Extracted page text data:
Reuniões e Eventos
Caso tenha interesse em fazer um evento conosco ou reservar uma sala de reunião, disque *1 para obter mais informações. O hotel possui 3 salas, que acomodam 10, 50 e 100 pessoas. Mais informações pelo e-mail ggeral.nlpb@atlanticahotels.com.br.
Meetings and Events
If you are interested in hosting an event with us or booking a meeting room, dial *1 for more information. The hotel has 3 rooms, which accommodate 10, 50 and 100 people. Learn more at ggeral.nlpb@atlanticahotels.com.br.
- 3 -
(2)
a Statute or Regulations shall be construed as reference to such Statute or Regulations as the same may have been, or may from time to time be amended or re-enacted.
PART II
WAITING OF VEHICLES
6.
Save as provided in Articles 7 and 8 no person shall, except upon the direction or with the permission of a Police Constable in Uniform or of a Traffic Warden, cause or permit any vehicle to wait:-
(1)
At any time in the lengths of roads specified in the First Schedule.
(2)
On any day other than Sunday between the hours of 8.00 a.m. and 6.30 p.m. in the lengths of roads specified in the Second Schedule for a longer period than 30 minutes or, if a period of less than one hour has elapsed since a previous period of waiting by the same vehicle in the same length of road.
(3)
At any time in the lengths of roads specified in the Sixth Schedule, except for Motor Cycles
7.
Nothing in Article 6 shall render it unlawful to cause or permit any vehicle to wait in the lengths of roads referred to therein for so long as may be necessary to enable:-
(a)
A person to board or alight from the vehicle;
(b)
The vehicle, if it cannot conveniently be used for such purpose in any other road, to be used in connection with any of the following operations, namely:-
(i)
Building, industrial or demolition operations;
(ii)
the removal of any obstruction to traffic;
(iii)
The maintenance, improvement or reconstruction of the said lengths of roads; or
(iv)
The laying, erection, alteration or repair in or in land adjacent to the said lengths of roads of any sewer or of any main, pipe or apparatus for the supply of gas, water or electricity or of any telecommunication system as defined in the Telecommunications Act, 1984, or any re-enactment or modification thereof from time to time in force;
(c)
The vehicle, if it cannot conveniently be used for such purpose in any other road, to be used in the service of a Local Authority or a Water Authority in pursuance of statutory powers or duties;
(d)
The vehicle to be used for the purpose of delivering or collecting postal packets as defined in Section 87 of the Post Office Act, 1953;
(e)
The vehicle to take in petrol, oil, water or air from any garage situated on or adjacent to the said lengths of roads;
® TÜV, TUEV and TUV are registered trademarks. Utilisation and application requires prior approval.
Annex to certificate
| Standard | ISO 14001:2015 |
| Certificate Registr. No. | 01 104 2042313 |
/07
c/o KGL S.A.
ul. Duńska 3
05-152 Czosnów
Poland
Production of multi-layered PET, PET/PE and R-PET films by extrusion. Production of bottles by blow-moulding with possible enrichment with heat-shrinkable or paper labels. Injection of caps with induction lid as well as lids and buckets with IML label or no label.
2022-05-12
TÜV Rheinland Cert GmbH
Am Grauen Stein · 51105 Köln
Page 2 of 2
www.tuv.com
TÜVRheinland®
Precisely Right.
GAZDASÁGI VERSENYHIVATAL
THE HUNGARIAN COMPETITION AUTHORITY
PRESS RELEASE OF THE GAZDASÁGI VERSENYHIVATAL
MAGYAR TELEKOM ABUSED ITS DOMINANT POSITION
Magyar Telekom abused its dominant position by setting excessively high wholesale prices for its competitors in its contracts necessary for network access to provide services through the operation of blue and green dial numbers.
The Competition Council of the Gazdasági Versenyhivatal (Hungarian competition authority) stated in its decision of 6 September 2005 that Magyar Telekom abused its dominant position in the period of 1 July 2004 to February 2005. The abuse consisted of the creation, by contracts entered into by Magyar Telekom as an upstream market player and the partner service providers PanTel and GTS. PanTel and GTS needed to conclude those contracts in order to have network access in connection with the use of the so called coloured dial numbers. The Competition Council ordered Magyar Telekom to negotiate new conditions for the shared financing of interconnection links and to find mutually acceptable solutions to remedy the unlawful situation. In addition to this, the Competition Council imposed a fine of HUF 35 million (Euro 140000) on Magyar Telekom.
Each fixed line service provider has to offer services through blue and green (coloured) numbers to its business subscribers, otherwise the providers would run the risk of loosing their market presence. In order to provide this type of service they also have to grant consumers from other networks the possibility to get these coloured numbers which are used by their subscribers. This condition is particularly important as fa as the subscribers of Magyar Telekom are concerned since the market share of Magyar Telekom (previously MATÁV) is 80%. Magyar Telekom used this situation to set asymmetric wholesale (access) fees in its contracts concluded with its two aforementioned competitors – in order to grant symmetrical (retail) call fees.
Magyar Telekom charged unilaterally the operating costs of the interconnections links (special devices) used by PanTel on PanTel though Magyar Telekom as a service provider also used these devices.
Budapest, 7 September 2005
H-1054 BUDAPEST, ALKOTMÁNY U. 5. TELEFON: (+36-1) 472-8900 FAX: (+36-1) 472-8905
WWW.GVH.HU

# What to work on
Reproduce the records above in their entirety, unchanged.

# Exercise response
Reuniões e Eventos
Caso tenha interesse em fazer um evento conosco ou reservar uma sala de reunião, disque *1 para obter mais informações. O hotel possui 3 salas, que acomodam 10, 50 e 100 pessoas. Mais informações pelo e-mail ggeral.nlpb@atlanticahotels.com.br.
Meetings and Events
If you are interested in hosting an event with us or booking a meeting room, dial *1 for more information. The hotel has 3 rooms, which accommodate 10, 50 and 100 people. Learn more at ggeral.nlpb@atlanticahotels.com.br.
- 3 -
(2)
a Statute or Regulations shall be construed as reference to such Statute or Regulations as the same may have been, or may from time to time be amended or re-enacted.
PART II
WAITING OF VEHICLES
6.
Save as provided in Articles 7 and 8 no person shall, except upon the direction or with the permission of a Police Constable in Uniform or of a Traffic Warden, cause or permit any vehicle to wait:-
(1)
At any time in the lengths of roads specified in the First Schedule.
(2)
On any day other than Sunday between the hours of 8.00 a.m. and 6.30 p.m. in the lengths of roads specified in the Second Schedule for a longer period than 30 minutes or, if a period of less than one hour has elapsed since a previous period of waiting by the same vehicle in the same length of road.
(3)
At any time in the lengths of roads specified in the Sixth Schedule, except for Motor Cycles
7.
Nothing in Article 6 shall render it unlawful to cause or permit any vehicle to wait in the lengths of roads referred to therein for so long as may be necessary to enable:-
(a)
A person to board or alight from the vehicle;
(b)
The vehicle, if it cannot conveniently be used for such purpose in any other road, to be used in connection with any of the following operations, namely:-
(i)
Building, industrial or demolition operations;
(ii)
the removal of any obstruction to traffic;
(iii)
The maintenance, improvement or reconstruction of the said lengths of roads; or
(iv)
The laying, erection, alteration or repair in or in land adjacent to the said lengths of roads of any sewer or of any main, pipe or apparatus for the supply of gas, water or electricity or of any telecommunication system as defined in the Telecommunications Act, 1984, or any re-enactment or modification thereof from time to time in force;
(c)
The vehicle, if it cannot conveniently be used for such purpose in any other road, to be used in the service of a Local Authority or a Water Authority in pursuance of statutory powers or duties;
(d)
The vehicle to be used for the purpose of delivering or collecting postal packets as defined in Section 87 of the Post Office Act, 1953;
(e)
The vehicle to take in petrol, oil, water or air from any garage situated on or adjacent to the said lengths of roads;
® TÜV, TUEV and TUV are registered trademarks. Utilisation and application requires prior approval.
Annex to certificate
| Standard | ISO 14001:2015 |
| Certificate Registr. No. | 01 104 2042313 |
/07
c/o KGL S.A.
ul. Duńska 3
05-152 Czosnów
Poland
Production of multi-layered PET, PET/PE and R-PET films by extrusion. Production of bottles by blow-moulding with possible enrichment with heat-shrinkable or paper labels. Injection of caps with induction lid as well as lids and buckets with IML label or no label.
2022-05-12
TÜV Rheinland Cert GmbH
Am Grauen Stein · 51105 Köln
Page 2 of 2
www.tuv.com
TÜVRheinland®
Precisely Right.
GAZDASÁGI VERSENYHIVATAL
THE HUNGARIAN COMPETITION AUTHORITY
PRESS RELEASE OF THE GAZDASÁGI VERSENYHIVATAL
MAGYAR TELEKOM ABUSED ITS DOMINANT POSITION
Magyar Telekom abused its dominant position by setting excessively high wholesale prices for its competitors in its contracts necessary for network access to provide services through the operation of blue and green dial numbers.
The Competition Council of the Gazdasági Versenyhivatal (Hungarian competition authority) stated in its decision of 6 September 2005 that Magyar Telekom abused its dominant position in the period of 1 July 2004 to February 2005. The abuse consisted of the creation, by contracts entered into by Magyar Telekom as an upstream market player and the partner service providers PanTel and GTS. PanTel and GTS needed to conclude those contracts in order to have network access in connection with the use of the so called coloured dial numbers. The Competition Council ordered Magyar Telekom to negotiate new conditions for the shared financing of interconnection links and to find mutually acceptable solutions to remedy the unlawful situation. In addition to this, the Competition Council imposed a fine of HUF 35 million (Euro 140000) on Magyar Telekom.
Each fixed line service provider has to offer services through blue and green (coloured) numbers to its business subscribers, otherwise the providers would run the risk of loosing their market presence. In order to provide this type of service they also have to grant consumers from other networks the possibility to get these coloured numbers which are used by their subscribers. This condition is particularly important as fa as the subscribers of Magyar Telekom are concerned since the market share of Magyar Telekom (previously MATÁV) is 80%. Magyar Telekom used this situation to set asymmetric wholesale (access) fees in its contracts concluded with its two aforementioned competitors – in order to grant symmetrical (retail) call fees.
Magyar Telekom charged unilaterally the operating costs of the interconnections links (special devices) used by PanTel on PanTel though Magyar Telekom as a service provider also used these devices.
Budapest, 7 September 2005
H-1054 BUDAPEST, ALKOTMÁNY U. 5. TELEFON: (+36-1) 472-8900 FAX: (+36-1) 472-8905
WWW.GVH.HU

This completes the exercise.